I purchased .257 weatherby magnum to hunt Pronghorns out west. I ordered Weatherby 115 grain loads with Nosler Balistic Tips...Nosler claims that this is perhaps the best long range deer and antelope round for long range....

I would also like to use this rifle for hunting in Michigan...most shots are between 15-35 yards...

Do these rounds work well for close range too.... or should I consider a differnt load....

Perhaps the Nosler Partition works better at close range....

I would appreciate comments about these loads... Currently, I don't reload and am only aware of factory loads available form Federal, or Weatherby..


----------



## Whelen35 (Mar 9, 2004)

For one load=partition.

I find that the 115 BT's work very well at 257 Roberts speeds, 2700fps,
but I would still not want to shooot a deer at 25-35yds with one even at that speed.
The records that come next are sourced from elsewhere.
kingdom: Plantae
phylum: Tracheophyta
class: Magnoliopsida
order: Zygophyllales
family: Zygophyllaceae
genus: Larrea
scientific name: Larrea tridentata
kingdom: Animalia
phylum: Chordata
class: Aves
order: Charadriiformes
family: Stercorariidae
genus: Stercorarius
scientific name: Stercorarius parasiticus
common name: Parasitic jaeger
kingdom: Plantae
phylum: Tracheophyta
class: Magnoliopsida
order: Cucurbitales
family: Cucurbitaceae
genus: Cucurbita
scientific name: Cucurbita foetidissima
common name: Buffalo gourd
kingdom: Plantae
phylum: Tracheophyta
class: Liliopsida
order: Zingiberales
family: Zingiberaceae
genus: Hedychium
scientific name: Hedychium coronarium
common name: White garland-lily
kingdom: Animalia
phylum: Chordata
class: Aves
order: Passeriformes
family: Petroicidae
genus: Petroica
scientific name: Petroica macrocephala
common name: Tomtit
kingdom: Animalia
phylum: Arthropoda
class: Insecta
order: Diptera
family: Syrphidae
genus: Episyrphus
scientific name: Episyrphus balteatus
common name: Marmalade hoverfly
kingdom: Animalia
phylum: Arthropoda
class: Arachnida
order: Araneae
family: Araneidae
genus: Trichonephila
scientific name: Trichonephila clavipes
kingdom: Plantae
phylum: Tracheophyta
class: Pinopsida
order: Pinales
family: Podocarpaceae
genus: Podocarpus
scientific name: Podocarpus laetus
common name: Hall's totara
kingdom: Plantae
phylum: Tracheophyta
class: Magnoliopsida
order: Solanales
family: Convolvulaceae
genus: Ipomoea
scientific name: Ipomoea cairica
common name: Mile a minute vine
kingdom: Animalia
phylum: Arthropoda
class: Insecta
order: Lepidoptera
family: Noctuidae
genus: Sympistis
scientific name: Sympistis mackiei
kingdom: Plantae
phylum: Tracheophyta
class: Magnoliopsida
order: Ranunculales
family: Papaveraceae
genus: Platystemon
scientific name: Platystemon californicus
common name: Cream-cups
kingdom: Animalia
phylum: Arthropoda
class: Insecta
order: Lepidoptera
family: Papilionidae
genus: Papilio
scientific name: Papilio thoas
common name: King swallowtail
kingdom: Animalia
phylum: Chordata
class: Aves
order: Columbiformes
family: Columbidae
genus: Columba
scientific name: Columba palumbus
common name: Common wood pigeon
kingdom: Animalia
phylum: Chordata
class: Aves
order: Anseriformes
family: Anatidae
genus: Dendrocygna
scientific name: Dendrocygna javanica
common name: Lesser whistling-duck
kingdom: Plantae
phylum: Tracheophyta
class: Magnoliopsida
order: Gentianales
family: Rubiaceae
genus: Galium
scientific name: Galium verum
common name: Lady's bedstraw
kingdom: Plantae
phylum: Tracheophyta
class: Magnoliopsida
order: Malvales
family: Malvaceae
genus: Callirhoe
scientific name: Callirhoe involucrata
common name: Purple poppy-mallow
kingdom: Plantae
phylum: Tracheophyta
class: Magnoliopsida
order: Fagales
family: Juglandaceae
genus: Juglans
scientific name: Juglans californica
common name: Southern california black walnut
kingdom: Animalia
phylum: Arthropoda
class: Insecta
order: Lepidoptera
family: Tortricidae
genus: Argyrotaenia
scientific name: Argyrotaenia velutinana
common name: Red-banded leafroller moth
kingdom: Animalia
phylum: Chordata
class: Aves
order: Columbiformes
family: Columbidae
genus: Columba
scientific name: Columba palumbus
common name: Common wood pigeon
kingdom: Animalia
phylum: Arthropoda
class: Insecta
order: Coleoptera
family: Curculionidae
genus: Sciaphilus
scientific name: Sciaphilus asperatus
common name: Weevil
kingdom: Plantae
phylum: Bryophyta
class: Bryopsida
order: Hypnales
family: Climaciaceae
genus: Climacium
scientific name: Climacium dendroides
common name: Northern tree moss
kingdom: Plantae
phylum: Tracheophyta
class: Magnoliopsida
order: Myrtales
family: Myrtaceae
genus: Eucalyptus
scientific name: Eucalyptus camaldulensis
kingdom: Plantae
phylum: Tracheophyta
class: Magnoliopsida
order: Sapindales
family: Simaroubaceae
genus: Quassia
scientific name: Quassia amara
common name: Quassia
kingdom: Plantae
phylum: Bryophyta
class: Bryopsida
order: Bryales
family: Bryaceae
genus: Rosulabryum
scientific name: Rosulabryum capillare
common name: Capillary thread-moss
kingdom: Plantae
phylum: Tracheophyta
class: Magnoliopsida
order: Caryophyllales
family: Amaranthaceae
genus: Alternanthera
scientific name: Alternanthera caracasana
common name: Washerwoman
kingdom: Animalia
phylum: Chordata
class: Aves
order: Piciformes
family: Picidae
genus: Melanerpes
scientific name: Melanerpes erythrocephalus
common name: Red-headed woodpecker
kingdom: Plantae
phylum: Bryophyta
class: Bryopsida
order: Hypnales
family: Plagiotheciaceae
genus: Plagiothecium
The partition is your best option for close range shooting, or if you can find a factory loaded barns-x that would be very good, it seems that you can't push then too fast. If yanges were to be expted to be 200yds or more, then the BT would perform very well for the weatherby. I am a fan of the 25 cals, and at least where I hunt, deer are large, with a lot of bucks over the 200lb mark, and most adult does will push 140+ the BT's are great if heavy for cal, and at reduced speeds, or longe range. Just my way of thinking, but I have shot a few deer at close range with BT's, and at high speed and close range the kill is fast, and messy with a fair bit of meat loss. The worst was a buck shot at 20 feet with my 300wby and a nosler BT 150gr at just under 3400fps. You could put your whole arm through the deer where the bullet went. I was expecting a very long shot on my stand, but jumped a very large buck on my way there. Now I have used bt's in this gun after that, but 180's, and will not take a shot that close again with that combo again (unless he is really big) You can use both, but understand how and when to use each.


----------



## Bobm (Aug 26, 2003)

My 257 roberts kills them but there is no discernable hole and no blood trail with partitions, this has been my experience with this gun shooting federal premiums with Nosler partitions. Very hard to find deer if they run off in the thick stuff. All above shots are right behind the shoulders in the lungs with no expansion whatsoever. I shot one buck at about 25 yards coming straight towards me and the bullet traveled the complete lenght of his body and was under the hide on the left hip. Bullet was still in good shape, I think they are too tough a bullet for deer, at 257 Roberts plus P velocities anyway. Which is what you would have at longer distance


----------



## southdakbearfan (Oct 11, 2004)

I shoot a 257 ack, and with the weatherby, I would stick with the partitions. They will explode on the first half or so of the bullet and the latter half will drive through. Pretty much no matter what the range is. Course I prefer penetration with damage over a bullet just exploding too.


----------



## Sasha and Abby (May 11, 2004)

I have loaded and shot the BT's for over 20 years. I have killed game out to 500yards and as close as 25 yards with them. They shine at longer ranges - that is why they were developed. They will work at short and medium ranges as well. You MAY experience some blow up at close ranges, depending on what part of the deer you hit.

I have shot deer in the neck at 75 yards and you could put your fist through the hole - because the bullet struck the bone and blew it out. I have shot them in the ribs at 50 yards and they jellied the lungs, but did not ruin meat. I say this, because it is all about shot placement and what is hit... all bullets will do these same things to some degree. :sniper:


----------